The coverage actions

Eventually, after filing an unsuccessful declaratory judgment action in Superior Court, Dole’s excess insurers other than RUSI, paid the limits of their $10 million policies or settled with the insureds but RSUI pressed on with the suit and the Superior Court ordered RSUI to pay $10 million plus more than $2 million in prejudgment interest after rejecting four key arguments, and RSUI appealed.

Choice of law

The justices agreed that Delaware’s legislature intended that companies incorporated in Delaware should be governed by that state’s corporate law even if their charter was their only connection to the First State.  “The state of incorporation is the center of gravity of the typical D&O policy, including the policy under consideration here,” Justice Traynor wrote. The insureds’ legal ties to Delaware “are more significant – and therefore should be afforded greater weight — than their physical location in California.”
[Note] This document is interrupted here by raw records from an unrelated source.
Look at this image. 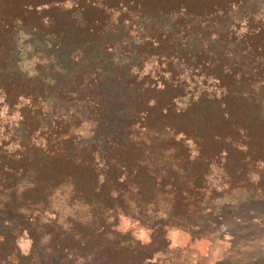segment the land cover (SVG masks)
Wrapping results in <instances>:
<instances>
[{"label":"trees","instance_id":"obj_1","mask_svg":"<svg viewBox=\"0 0 264 264\" xmlns=\"http://www.w3.org/2000/svg\"><path fill=\"white\" fill-rule=\"evenodd\" d=\"M238 191L264 198V0H0V264H151Z\"/></svg>","mask_w":264,"mask_h":264},{"label":"rangeland","instance_id":"obj_2","mask_svg":"<svg viewBox=\"0 0 264 264\" xmlns=\"http://www.w3.org/2000/svg\"><path fill=\"white\" fill-rule=\"evenodd\" d=\"M41 48L33 47L26 57L46 56L44 47ZM33 62L26 64L30 67ZM215 210L203 218L215 222L211 236L194 238L189 233L171 231L174 244L182 248L173 244L167 252L151 258V264H264V198L238 191L216 203ZM122 225L141 229L127 219H123Z\"/></svg>","mask_w":264,"mask_h":264}]
</instances>
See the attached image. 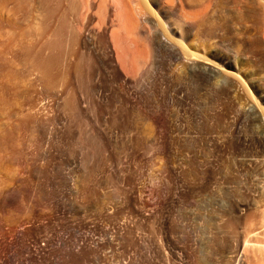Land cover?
I'll list each match as a JSON object with an SVG mask.
<instances>
[{"label":"rangeland","instance_id":"obj_1","mask_svg":"<svg viewBox=\"0 0 264 264\" xmlns=\"http://www.w3.org/2000/svg\"><path fill=\"white\" fill-rule=\"evenodd\" d=\"M211 5L183 44L237 63L225 93L176 85L164 49L119 82L96 6L0 0L3 264H264V0Z\"/></svg>","mask_w":264,"mask_h":264},{"label":"bare ground","instance_id":"obj_2","mask_svg":"<svg viewBox=\"0 0 264 264\" xmlns=\"http://www.w3.org/2000/svg\"><path fill=\"white\" fill-rule=\"evenodd\" d=\"M214 1L217 0H81L85 13L90 12L89 10H92L93 6H96V15L99 21L98 26L91 30L86 44L92 49L95 60L97 59L101 67L105 71L112 73L111 75L117 76L118 80H120L119 82L122 84L127 81L126 79L128 81H135L139 77V73L152 72V62L149 65L147 64L150 51L153 50L156 53V50L160 51L164 49L172 54V58L175 61H180V65L177 64L178 67L173 70L174 74L173 71V75L171 74L172 81L176 85L182 80L184 82L186 80L191 82L192 79H195V81L204 82L203 84L213 85V87L215 86L219 91H223V93L228 92L231 87H236L239 82L235 78L239 76L237 63L230 64V61H225V59L221 58L215 50L211 49V47L209 48L210 44L208 40L203 45L189 46L183 44V41L191 36V32L194 29L196 30V27H199L203 22L202 20L207 13L206 10L211 8L209 6ZM199 8L202 9L200 10ZM209 18L206 17L205 20L208 21ZM203 31L205 30L203 29ZM207 34L209 35V33ZM224 69H228V72ZM261 117L264 120L262 114ZM259 150L258 157L264 158V142ZM219 199L217 200L219 201ZM220 202L222 201L220 200ZM236 222L233 223L236 224ZM234 224L233 226H235ZM228 225H230L229 222L226 228ZM220 226L224 225L221 224ZM226 231L224 230V232ZM222 234L228 235L227 232H222ZM230 234L228 235V239L230 237L234 238ZM225 240L224 238L223 243L218 244L220 246L219 250L216 248L218 250H216L217 254L221 255L220 257L222 255H230V249L233 248L231 242H228L233 239L227 240V243L224 242ZM229 243L230 245H228ZM220 259L223 260V258ZM3 263L4 260L2 261L1 258L0 264Z\"/></svg>","mask_w":264,"mask_h":264}]
</instances>
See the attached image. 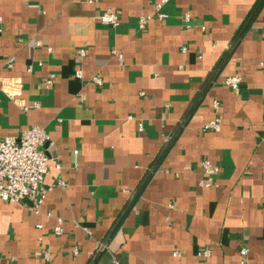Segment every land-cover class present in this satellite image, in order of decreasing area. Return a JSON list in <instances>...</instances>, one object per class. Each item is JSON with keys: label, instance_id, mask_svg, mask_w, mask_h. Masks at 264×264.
<instances>
[{"label": "crops", "instance_id": "crops-1", "mask_svg": "<svg viewBox=\"0 0 264 264\" xmlns=\"http://www.w3.org/2000/svg\"><path fill=\"white\" fill-rule=\"evenodd\" d=\"M158 1L0 0V139L49 135L39 211L0 197V264H264V0H165L138 28Z\"/></svg>", "mask_w": 264, "mask_h": 264}, {"label": "built area", "instance_id": "built-area-1", "mask_svg": "<svg viewBox=\"0 0 264 264\" xmlns=\"http://www.w3.org/2000/svg\"><path fill=\"white\" fill-rule=\"evenodd\" d=\"M165 0H159L154 4L155 14H142L138 17V28H143L145 24L153 17L162 20L165 13L161 11ZM99 20L104 25L116 26L119 23V18L116 12L111 9L101 12ZM184 20H189V15H184ZM185 51L186 47H182ZM119 59L121 54L114 52ZM79 55L83 56L84 51L79 50ZM80 69L76 71V76L81 77ZM240 76L233 75L224 79L223 83L232 89H237L240 83ZM94 82L100 84L101 78L95 76ZM51 83V79H47L44 85L47 87ZM213 107L218 109L219 103L217 100L213 101ZM23 110H27L26 104L22 105ZM220 123V118L215 117L205 124L203 128H215ZM141 128V124H139ZM49 135L47 131L39 124H32L29 127L22 129L20 135H4L0 139V197L2 199H9L14 201H23L26 198L32 199V207L34 211H39L40 203L44 197L43 178L48 167V155L45 152L43 145L48 140ZM205 178L200 180L203 185L211 183L213 174L218 171V165L214 164L209 158L205 157L201 160ZM49 214V213H47ZM62 218L57 217L56 223L53 226V231L56 234L63 232ZM41 226V224L39 225ZM100 248L105 246V243H99ZM247 247L240 248L242 255L241 263L245 262V255L247 254ZM73 252L77 253V248H73ZM177 250L174 254H178ZM201 253L209 254V250L205 249ZM43 256L46 260L51 258L50 249L45 246L43 249ZM114 263H117V258H112Z\"/></svg>", "mask_w": 264, "mask_h": 264}]
</instances>
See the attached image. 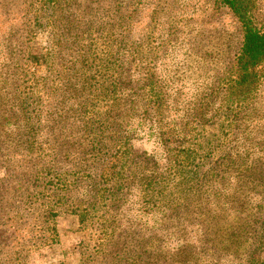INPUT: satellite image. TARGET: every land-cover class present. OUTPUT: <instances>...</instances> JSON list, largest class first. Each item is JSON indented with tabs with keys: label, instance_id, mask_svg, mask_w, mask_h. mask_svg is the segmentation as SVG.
Segmentation results:
<instances>
[{
	"label": "trees",
	"instance_id": "1",
	"mask_svg": "<svg viewBox=\"0 0 264 264\" xmlns=\"http://www.w3.org/2000/svg\"><path fill=\"white\" fill-rule=\"evenodd\" d=\"M4 1L0 0V6L8 7L7 13L0 9V168L5 175L0 178V214L7 209L14 221L0 223V254L8 260L0 264H28L31 249L25 237L38 234L42 246L51 244L56 235L53 218L60 211L87 224L99 209L98 232L92 239L97 252L114 244L125 251L120 252L123 260L116 253H103L97 262L264 264V136L245 132L252 120L261 118L257 100L247 105L257 97L258 87L252 93L245 87L255 82L254 68L264 62V31L255 27L249 14L254 1L219 0L242 30L230 69L233 79L228 77L233 84H223L225 94H234L230 100L241 102L233 108L230 103L225 106L231 111L232 126L223 136L228 142H246L239 160L247 159L248 167L238 175L237 196L224 155H216L207 164L206 158L214 154L208 148L178 158L182 152L178 147L189 138L196 139L221 113V91L199 95V101L186 105L184 116L167 119V112L174 108L173 101L166 99L164 85L145 68L136 74L131 69L135 52L128 50L127 36L134 0H128L125 12V0H37L28 9L24 7L27 0ZM45 15L47 41L52 44L40 54L28 53L25 43L35 30L44 28ZM34 63H43L46 75L40 78L38 91L36 79L35 90L25 91L21 85L26 67ZM142 125L166 154V149L175 151L171 159L157 163L155 156L134 148L130 142ZM55 126L69 134L62 142L64 149L53 146L47 158L32 157L36 130ZM165 134L177 144L162 140ZM61 154L67 167H56ZM178 159H186L192 168L175 187L171 182L176 168L182 172L185 168V162L180 169L176 166ZM219 165L223 167L218 174ZM131 185L142 200L135 214L126 217L127 226L133 227L119 230L116 240L117 220L109 219L108 213ZM16 202L24 205L23 212ZM29 216L39 226H26L23 219ZM218 228L224 230L215 237L212 231ZM133 238L134 245H128Z\"/></svg>",
	"mask_w": 264,
	"mask_h": 264
},
{
	"label": "rangeland",
	"instance_id": "2",
	"mask_svg": "<svg viewBox=\"0 0 264 264\" xmlns=\"http://www.w3.org/2000/svg\"><path fill=\"white\" fill-rule=\"evenodd\" d=\"M1 1L3 3L5 2L4 0ZM253 1L254 7L249 11V14L251 12L250 18L257 29L264 31V0ZM36 2L37 0H27L24 7L26 9L34 7ZM127 4L128 0L122 3L123 12H125ZM133 5L135 10L131 14L132 25L127 36L130 38L131 43L128 45V50L135 52L131 55L133 57L131 59L133 64L130 67L134 69V74L143 68L155 73V76L160 80L159 84L164 85L163 91L167 94L166 99L173 101L172 107L174 108V111L169 110L167 112V119L174 116L176 118L184 116L186 105L190 102L199 101V95L203 96L205 93L210 94L215 91L214 96L221 91L222 94L220 97L223 96L221 113L211 123L205 125L200 132L201 134L195 136L196 139L189 138L188 141L178 147L182 150L178 154L180 155L178 158L184 159L183 154L185 155L186 152L191 153L194 150L193 152L203 153L208 148L214 154L211 158V155L206 158L205 161L207 164L216 155L220 154V157L224 155L225 158L223 161L228 162L229 160L228 173L231 175L229 182L237 196V193L240 194L237 184L240 179L238 175L242 173V168L248 167L247 159L239 160V156H241L246 142L242 143V140L239 138L237 141L232 140L228 142L226 139L229 138L223 136H225L224 131L228 133L231 131L232 126L229 119L232 117L231 111L227 110L225 106H228L230 103L233 108L235 104H240L241 102L236 103L237 100L231 101L230 97L234 96V94H229V96L225 94L223 84L228 83V81V84H233L230 81V79H233L230 69L235 62V51L241 39L240 35L242 30L240 24L229 12L228 8L222 5L219 0H134ZM6 7H8L7 4L0 6V9L3 8L2 11L7 13ZM11 8L14 7L11 6ZM45 19L46 15L42 19L45 23L44 28L35 30L32 38L25 43L26 52L40 54L44 48L51 46L52 42L47 41L48 29ZM97 34L94 33V35ZM260 65L254 68L255 77L257 76L255 82L252 80L248 84L244 80V83H247L245 87L251 90V93L258 87L256 90L257 97L247 103L248 105L253 100H257V106L259 107L258 113L261 116L257 121L252 120L245 128V132L252 136H264V62L261 67ZM257 68H259V71H256ZM46 70V66L43 63H34L33 65L27 66V74L21 88L24 86L25 91L29 89L35 90L36 88L38 91L40 89V78L46 75ZM35 79L38 84L36 83L34 88L32 82ZM209 84L212 87H208ZM229 90L230 88H228ZM42 98H44V94ZM188 111L189 108L187 106ZM62 123H66L64 118ZM58 127L36 130L34 135L35 145L29 153L32 157L37 156L39 158V156H42L45 158L46 155H49V151L51 148L53 149V146H55L54 150L64 149L62 142L66 141L69 134L66 135L67 130L64 132L62 130L63 128L58 130ZM146 129L145 125L137 127V132H135L138 133L137 138L130 142L133 143L134 148L143 150L146 156H155L157 163L163 162L165 157L171 159L172 157L169 156L175 153V151L169 152L166 149V154L163 151V149L165 150L163 145L161 147L154 137L147 136L148 130ZM163 139L170 146L177 144L169 134L162 136ZM224 151H227L226 156ZM48 157L50 158V156ZM63 157V155L57 157L60 161L57 162L56 167H67V161H64ZM185 158L187 159V157ZM28 159L30 158L26 155L25 160L28 161ZM182 159H178L180 163L176 164V166L180 169V164L185 162V168L183 172L182 168L180 171L176 168L171 182L175 187H177L176 183L181 179L182 175H189V170L192 168V165L188 164L186 159ZM30 162L32 163V161ZM30 162L28 161V165L31 164ZM169 163L172 164V162ZM219 167L223 166L219 165L215 168L218 174L220 173V169H222ZM4 171V168L1 167L0 178L5 175ZM22 197H25V194ZM16 200L18 202L19 197H16ZM141 200V193H138L135 185H131L126 196L121 197L117 203H113L110 206L111 211L108 213V218L117 220L116 222L118 224V227L114 229L115 233L113 232L116 240H118L119 230L123 227L130 229L133 227L130 223L127 226L126 217L131 218L135 214ZM17 202L15 206L20 205L18 211L23 212L24 205ZM38 202L40 200L35 202V205L38 206ZM99 210L101 211V209ZM100 211L98 212L97 210L94 212L92 214L94 215L93 218L87 224L79 222V218L74 214L60 211L53 218L56 235L51 244L42 246V241L38 234L33 235L32 233L30 235L34 237L29 236L24 238L26 239L24 242L31 249L28 264H105L106 260L97 262L100 259V254L102 259L103 253L107 256L116 253L119 255L118 259L123 260L124 257L122 255L124 254L120 256V252L123 253L125 250L124 248L122 250L117 244L108 245L107 248L102 246L97 252V248L92 239H94V235L98 232L96 230V227H99L97 224V221H99L97 216L101 214ZM13 221L14 218L10 217V211L7 209L0 214V223L4 222L7 225H11ZM23 221L26 223V226L29 225L31 227L32 224L39 226L37 222L35 223L33 221L32 216L24 218ZM222 229L218 228V230L212 231L213 235L216 237L217 233ZM134 238L131 243L127 244L134 245ZM261 257L264 258L263 252H261ZM7 261V256L1 253L0 263Z\"/></svg>",
	"mask_w": 264,
	"mask_h": 264
}]
</instances>
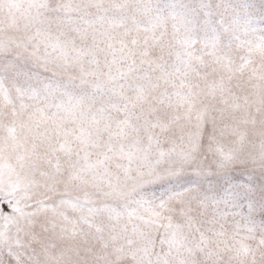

Public policy re: Insurability 

The high court asked itself the question ““does our State have a public policy against the insurability of losses occasioned by fraud as to vitiate parties’ freedom of contract?” and answered in the negative, noting that Delaware’s statutory indemnification provisions allow corporations to purchase D&O insurance “against any liability,” whether or not the corporation has the power to indemnify against such liability.  

The policy’s fraud exclusion

Although the Chancery Court found that the Dole officers “engaged in fraud” there was no final adjudication of that finding, especially in the District Court action.  However, the fraud finding on which the insurer relied was not in the Securities Lawsuit; it was in the Chancery Court lawsuit, Justice Traynor held.  The fact that the findings in the Chancery Court lawsuit “might have been implicated” in the resolution of the Securities Lawsuit had it not been settled “is irrelevant to a determination of whether there has been an adjudication” in the Securities Lawsuit.  A blanket prohibition, on public-policy grounds, against insuring for losses arising from a director’s or officer’s misstatements, misleading statements, or breaches of the duty of loyalty (when based on fraud) would leave many injured parties without a means of recovery.  A prohibition on insurability,  also “would leave many injured parties without a means of recovery,” which would conflict with “the public policy that favors the compensation of innocent victims,” the high court said.

The Allocation Issue

The Supreme Court said RUSI had pleaded no facts to suggest that the settlement of the Securities Lawsuit “represented an admixture of covered and non-covered losses.” Nor, it said, did the Insurer provide “an explanation of how the application of their ‘relative exposures’ allocation theory would lead to a reduction in the coverage available to the Insureds.”


“It is generally true that on balance policyholders will want to have their D&O insurance coverage disputes resolved in Delaware courts. Insurers? Not so much,” said Kevin M. LaCroix, an insurance law specialist who hosts the D&O Diary blog where he posted a comprehensive analysis and commentary on the RUSI opinion.

He said in the crucial area of choice-of-law, the Supreme Court here gave little weight to the contract-related principles typically found to govern the “most significant relationship test”–such as where the contract was formed or where it was delivered–and instead gives outcome-determinative weight to the fact that the company involved was incorporated in Delaware.

The insurers undoubtedly will be taking up the question of whether they need to add a forum selection provision to their policies, LaCroix said.  Hopefully, the question of when and how a forum selection clause may be legally enforced will not become yet another facet of D&O litigation.